Kandungan isi syair ini adalah pedoman bagi sekalian kaum laki-laki yang ghani ketika hendak memilih dan menilik perempuan yang baik untuk dijadikan istri sebegaimana dikulikannya dalam bait-bait sebegai berikut:
Arrahim itu yang amat mengasihani
Kepada sekalian hambanya yang ghani
Jikalau hendak mencari bini
Lihatlah tuan didalam fatwa ini.
Perempuan nin ada jahat dan baik
Hendaklah pandai kita menilik
Kalau tak patut dijadikan milik
Jangan berhajat hendak sebilik
Bagian awal Syair Firasat Perempuan (halaman 20-29), berisikan pedoman untuk melihat firasat atau tanda-tanda fisik, bentuk anggota tubuh tertentu, warna kulit, bentuk muka, dan lain sebagainya yang menjadi penanda baik tidaknya seorang perempuan dipilih menjadi istri.

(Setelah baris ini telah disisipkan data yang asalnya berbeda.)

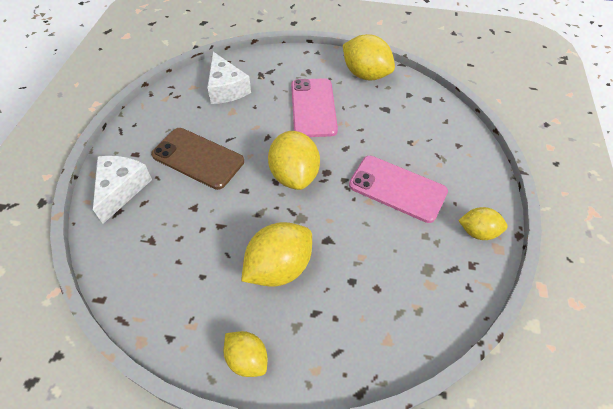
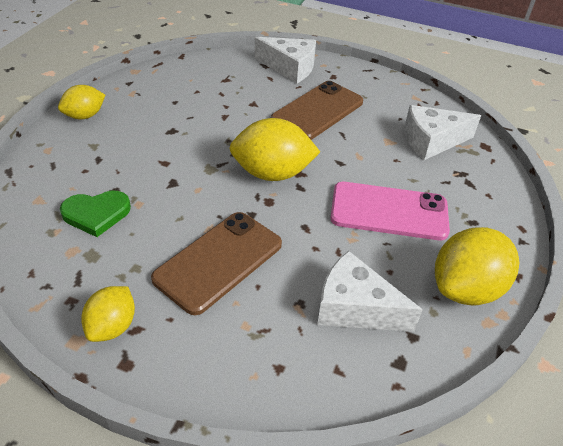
camera: 100 degrees right, 10 degrees down
(279, 267) = (159, 144): yellow lemon -> none
(385, 284) = (96, 214): none -> green heart
(397, 188) = (218, 261): pink phone -> brown phone
(401, 118) = (355, 307): none -> white cheese

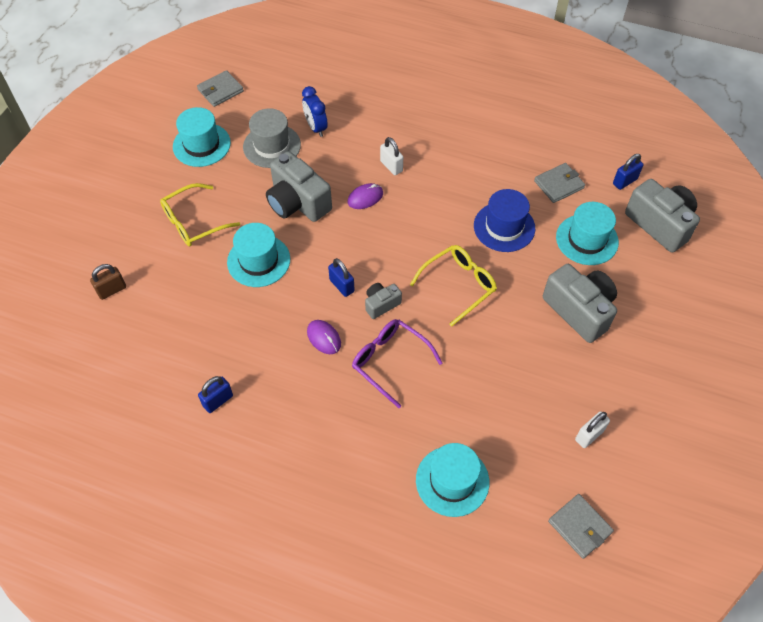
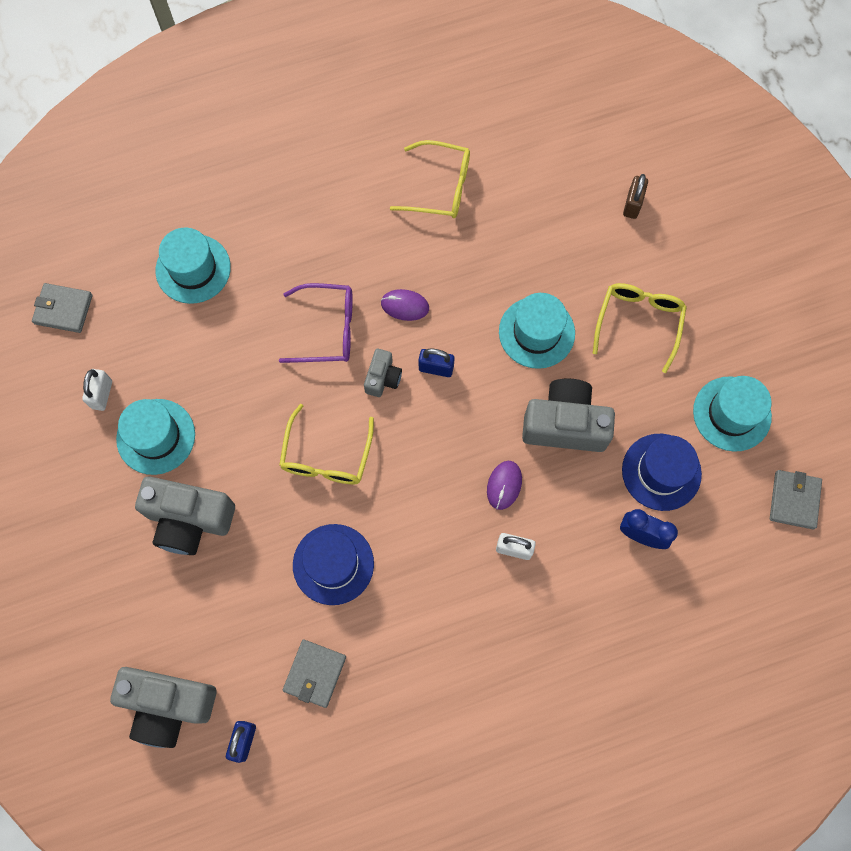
camera: 140 degrees right, 15 degrees up
(218, 401) = (440, 187): blue padlock -> yellow glasses
(272, 146) = (661, 472): grey hat -> blue hat
(587, 239) = (235, 617): turquoise hat -> turquoise hat (156, 436)

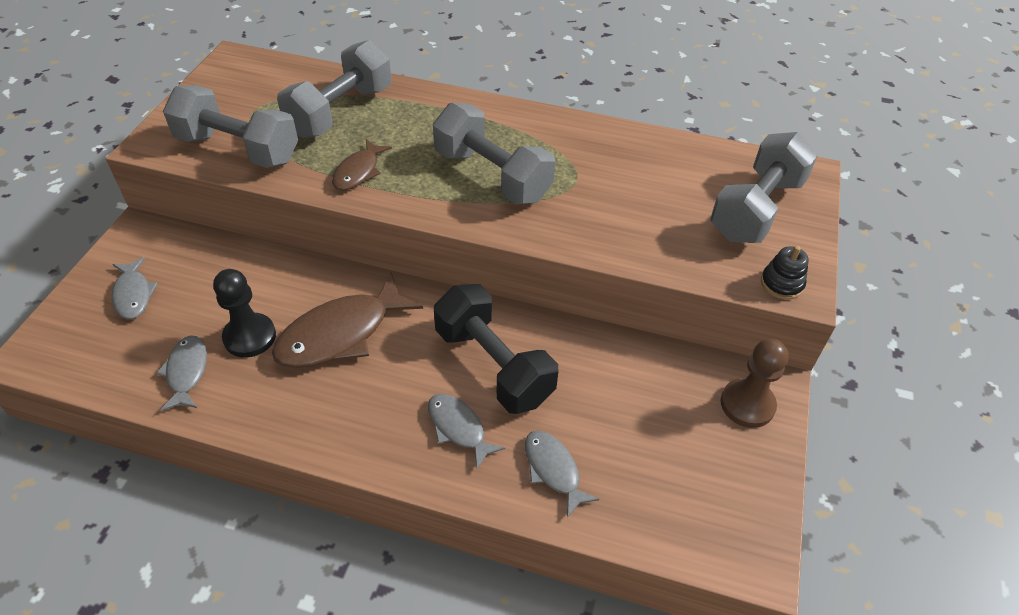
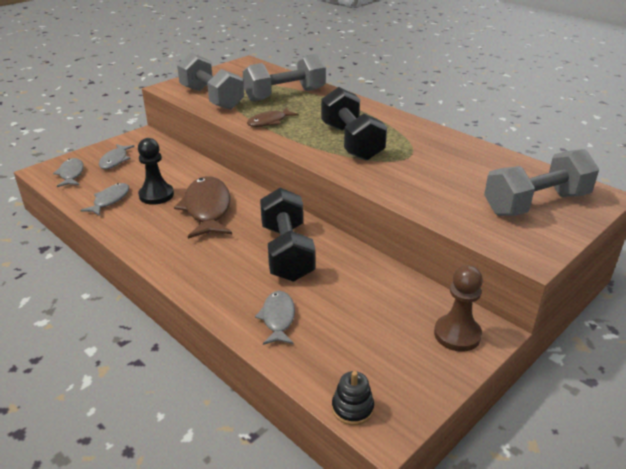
camera: 30 degrees right, 15 degrees down
(341, 334) = (207, 209): brown fish -> brown fish turned 90 degrees clockwise
(458, 428) = (236, 275): grey fish -> grey fish (71, 174)
(492, 176) = (351, 142): grey dumbbell -> black dumbbell
(781, 284) = (519, 248): black stacking toy -> black stacking toy (352, 408)

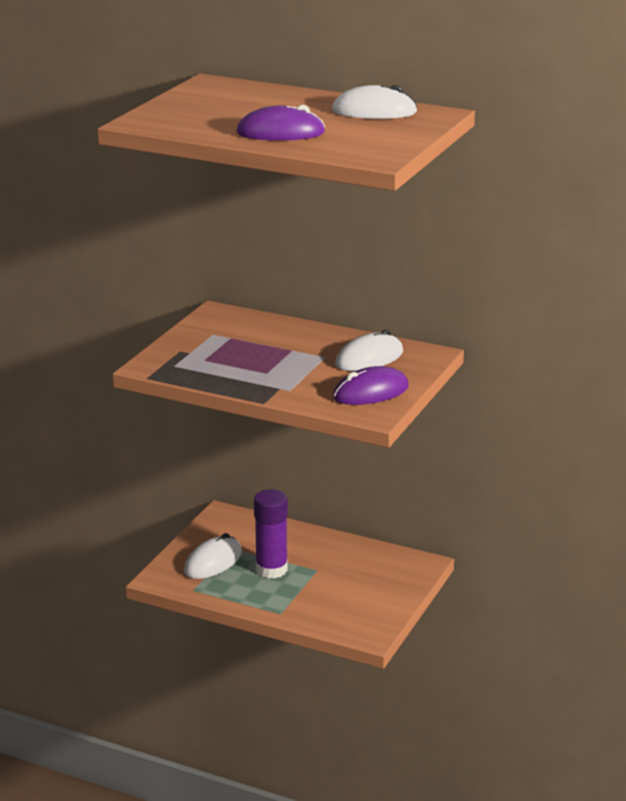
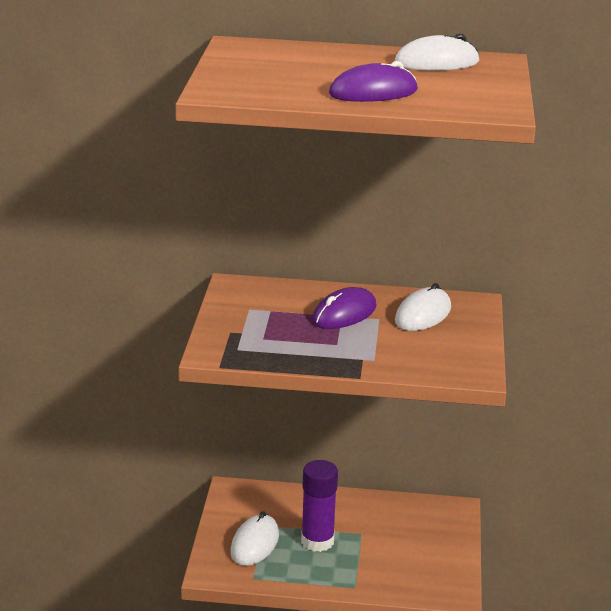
camera: 20 degrees left, 0 degrees up
(370, 392) = (454, 351): purple mouse -> purple mouse (344, 314)

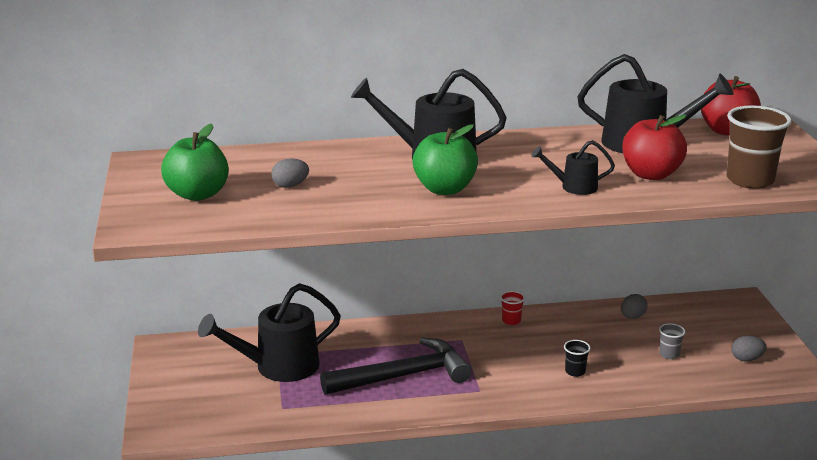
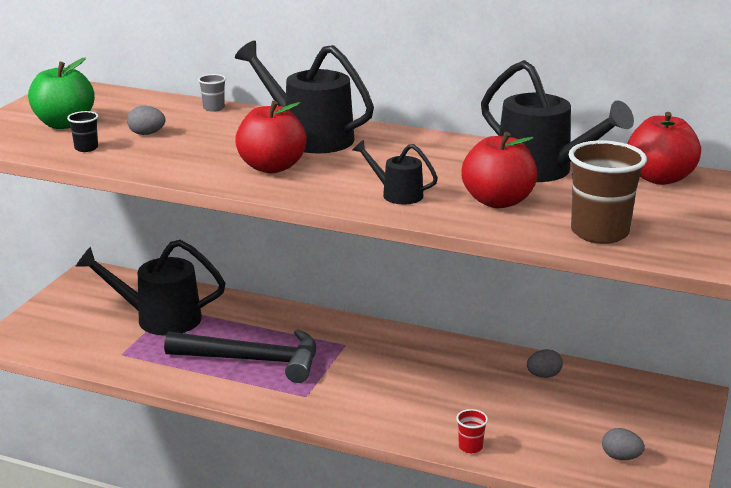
camera: 30 degrees right, 0 degrees up
(444, 189) = (272, 167): green apple -> red apple
(511, 320) = (414, 341): red cup -> red cup (470, 447)
(575, 371) = (418, 409): black cup -> black cup (86, 148)
(669, 354) = (538, 424): grey cup -> grey cup (213, 108)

Penanda-penanda tersebut dibagi dalam beberap laksana (ibarat).Sebagai ilustrasi, penanda perempuan yang baik, serta mendatangkan pahala dan reski bila dipilih menjadi istri adalah sebegai berikut:
Pertama laksana yang baiknya
Ada pusaran di ubun-ubunnya
Bertimbilan dua yang baiknya
Lebih laksana konon namanya
Itulah baik diambil istri
Janganlah takut belanja diberi
Demikian itu sukar dicari
Pandai sangat meliharakan diri
Jikamukanya bulat tubuhnya nipis
Tanda mulia laksananya majelis
Hantar belanjanya jangan dirapis
Boleh dibawak ditengah majlis
‘Bagian kedua’ dari syair ini (halaman 30-37) berisikan sebuh ‘syair horocope Melayu’ berjudul Ra’si Orang Berlaki Istri yang digubah dalam bentuk syair. Syair ini mirip seperti Shaer Raksi karya Raja Haji Ahmad dari Pulau Penyengat yang diterbitkan oleh percetekan milik Haji Muhammad Amin di Singapura pada 1915. Menurut Hans Overbeck (1923), syair-syair seperti ini antara lain merujuk kepada karya-karya Shaikh Jalalud-din.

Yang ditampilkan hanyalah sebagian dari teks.